Meta Posed as Teenagers to Test Rival AI Chatbots, Report Finds
Meta hired hundreds of contractors, through vendor Covalen, to pose as minors and send sensitive prompts covering self-harm, drugs, and sex to competing AI chatbots, according to a WIRED investigation. The responses from OpenAI's ChatGPT, Google's Gemini, and Character.AI were logged into spreadsheets under an internal project name, "Cannes."
One testing round in August 2025 alone involved more than 45,000 prompts. The program reportedly stayed active as recently as April 21, 2026. Meta says it did not use the collected responses to train its own models and describes the practice as "responsible, industry-standard" safety testing. Character.AI said the conduct violated its terms of service. Google said it never approved the testing.
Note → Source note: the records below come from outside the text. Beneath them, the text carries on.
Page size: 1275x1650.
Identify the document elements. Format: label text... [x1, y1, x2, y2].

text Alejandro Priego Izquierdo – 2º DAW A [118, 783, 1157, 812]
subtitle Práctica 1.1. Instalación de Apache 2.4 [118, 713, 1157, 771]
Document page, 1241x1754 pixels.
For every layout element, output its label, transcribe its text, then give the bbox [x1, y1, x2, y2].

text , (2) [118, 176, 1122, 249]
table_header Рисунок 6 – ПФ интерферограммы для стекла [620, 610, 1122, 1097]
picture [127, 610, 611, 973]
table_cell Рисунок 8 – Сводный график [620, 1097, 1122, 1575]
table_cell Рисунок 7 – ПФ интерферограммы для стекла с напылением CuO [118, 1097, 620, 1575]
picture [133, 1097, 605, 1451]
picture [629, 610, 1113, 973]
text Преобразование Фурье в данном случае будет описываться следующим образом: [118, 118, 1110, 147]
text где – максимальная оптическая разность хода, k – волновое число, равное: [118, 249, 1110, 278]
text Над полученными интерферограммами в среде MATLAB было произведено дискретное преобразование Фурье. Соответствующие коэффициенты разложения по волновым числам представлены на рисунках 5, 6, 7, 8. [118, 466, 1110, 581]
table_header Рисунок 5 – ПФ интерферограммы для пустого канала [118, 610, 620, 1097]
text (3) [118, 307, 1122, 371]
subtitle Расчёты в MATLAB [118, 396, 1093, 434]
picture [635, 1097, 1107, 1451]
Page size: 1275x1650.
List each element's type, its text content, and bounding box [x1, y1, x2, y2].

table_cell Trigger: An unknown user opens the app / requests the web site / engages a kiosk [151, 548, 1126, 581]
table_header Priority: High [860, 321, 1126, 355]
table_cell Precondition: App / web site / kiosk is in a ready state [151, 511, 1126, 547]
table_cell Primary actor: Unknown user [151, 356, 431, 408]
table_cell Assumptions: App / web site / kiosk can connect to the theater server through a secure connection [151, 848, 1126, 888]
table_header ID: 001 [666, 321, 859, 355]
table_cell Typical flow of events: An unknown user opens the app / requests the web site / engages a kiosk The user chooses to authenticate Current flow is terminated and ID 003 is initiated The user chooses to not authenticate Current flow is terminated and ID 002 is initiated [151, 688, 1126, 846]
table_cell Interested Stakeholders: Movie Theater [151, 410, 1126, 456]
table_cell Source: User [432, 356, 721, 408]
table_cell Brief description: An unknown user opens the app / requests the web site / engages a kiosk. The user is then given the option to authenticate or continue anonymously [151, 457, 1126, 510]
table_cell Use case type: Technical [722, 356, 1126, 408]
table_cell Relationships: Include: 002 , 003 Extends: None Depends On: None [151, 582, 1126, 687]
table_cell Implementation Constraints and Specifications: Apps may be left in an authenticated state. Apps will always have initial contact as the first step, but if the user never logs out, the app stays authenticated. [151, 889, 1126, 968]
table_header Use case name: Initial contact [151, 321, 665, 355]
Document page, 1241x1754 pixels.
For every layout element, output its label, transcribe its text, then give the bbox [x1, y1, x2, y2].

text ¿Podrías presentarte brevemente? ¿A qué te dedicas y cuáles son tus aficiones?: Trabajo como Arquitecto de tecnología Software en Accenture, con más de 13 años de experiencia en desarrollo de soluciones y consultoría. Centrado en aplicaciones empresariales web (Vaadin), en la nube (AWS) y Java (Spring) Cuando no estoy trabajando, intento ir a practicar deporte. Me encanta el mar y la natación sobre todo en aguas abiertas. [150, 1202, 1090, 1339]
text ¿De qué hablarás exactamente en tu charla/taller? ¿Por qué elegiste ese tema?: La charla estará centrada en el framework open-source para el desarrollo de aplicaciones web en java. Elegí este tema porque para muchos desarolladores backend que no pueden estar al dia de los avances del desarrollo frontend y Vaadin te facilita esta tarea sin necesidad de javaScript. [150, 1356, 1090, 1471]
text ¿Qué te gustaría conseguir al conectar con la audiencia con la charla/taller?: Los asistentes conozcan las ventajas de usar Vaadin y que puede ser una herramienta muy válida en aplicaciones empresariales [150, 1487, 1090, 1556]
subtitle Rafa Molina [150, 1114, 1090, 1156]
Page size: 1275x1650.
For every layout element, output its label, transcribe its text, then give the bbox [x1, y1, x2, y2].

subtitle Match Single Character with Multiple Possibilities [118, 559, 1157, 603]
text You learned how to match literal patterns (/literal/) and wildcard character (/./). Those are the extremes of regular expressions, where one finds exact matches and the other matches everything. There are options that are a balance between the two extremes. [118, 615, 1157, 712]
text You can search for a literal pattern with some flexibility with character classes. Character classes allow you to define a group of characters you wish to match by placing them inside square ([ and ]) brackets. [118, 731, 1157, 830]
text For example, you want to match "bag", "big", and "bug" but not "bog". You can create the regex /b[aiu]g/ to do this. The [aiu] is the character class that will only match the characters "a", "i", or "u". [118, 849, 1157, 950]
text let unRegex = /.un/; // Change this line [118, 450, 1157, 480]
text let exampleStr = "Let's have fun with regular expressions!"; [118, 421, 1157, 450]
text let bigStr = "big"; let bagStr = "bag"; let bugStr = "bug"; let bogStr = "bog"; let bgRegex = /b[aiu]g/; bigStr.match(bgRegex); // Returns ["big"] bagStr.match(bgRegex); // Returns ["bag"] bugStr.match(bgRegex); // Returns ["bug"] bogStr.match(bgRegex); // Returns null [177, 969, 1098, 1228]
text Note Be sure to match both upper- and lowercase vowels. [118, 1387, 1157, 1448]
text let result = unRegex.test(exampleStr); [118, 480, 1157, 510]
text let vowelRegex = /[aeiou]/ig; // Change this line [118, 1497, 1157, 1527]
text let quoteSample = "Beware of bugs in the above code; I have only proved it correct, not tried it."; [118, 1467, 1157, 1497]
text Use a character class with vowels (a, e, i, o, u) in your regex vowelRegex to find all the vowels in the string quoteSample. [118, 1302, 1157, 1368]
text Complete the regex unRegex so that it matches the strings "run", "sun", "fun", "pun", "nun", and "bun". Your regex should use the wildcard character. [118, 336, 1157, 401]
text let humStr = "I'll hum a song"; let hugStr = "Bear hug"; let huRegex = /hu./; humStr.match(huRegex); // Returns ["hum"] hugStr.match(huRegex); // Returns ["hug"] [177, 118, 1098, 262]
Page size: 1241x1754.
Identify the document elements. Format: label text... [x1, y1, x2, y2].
Competitive research or safety research
Meta's defense rests on a real distinction: testing how rival products respond to dangerous prompts involving minors is a legitimate safety concern, and companies do study competitors' products. What's disputed is whether logging tens of thousands of interactions through fake accounts, without the target companies' knowledge or consent, is the same activity described by that defense.
Character.AI's terms-of-service objection points at the practical problem: automated, high-volume prompting through impersonated accounts is the kind of activity most platforms explicitly prohibit for any purpose, safety research included. Google's denial that it approved the testing suggests the "industry-standard" framing understates how contested this practice actually is among the companies being tested.
The timing adds pressure. AI chatbot safety around minors has become one of the most scrutinized areas of the industry this year, and a story about a major platform secretly stress-testing competitors' handling of exactly those scenarios, without disclosure, arrives at a moment when regulators and parents are already asking whether any of these companies have this under control.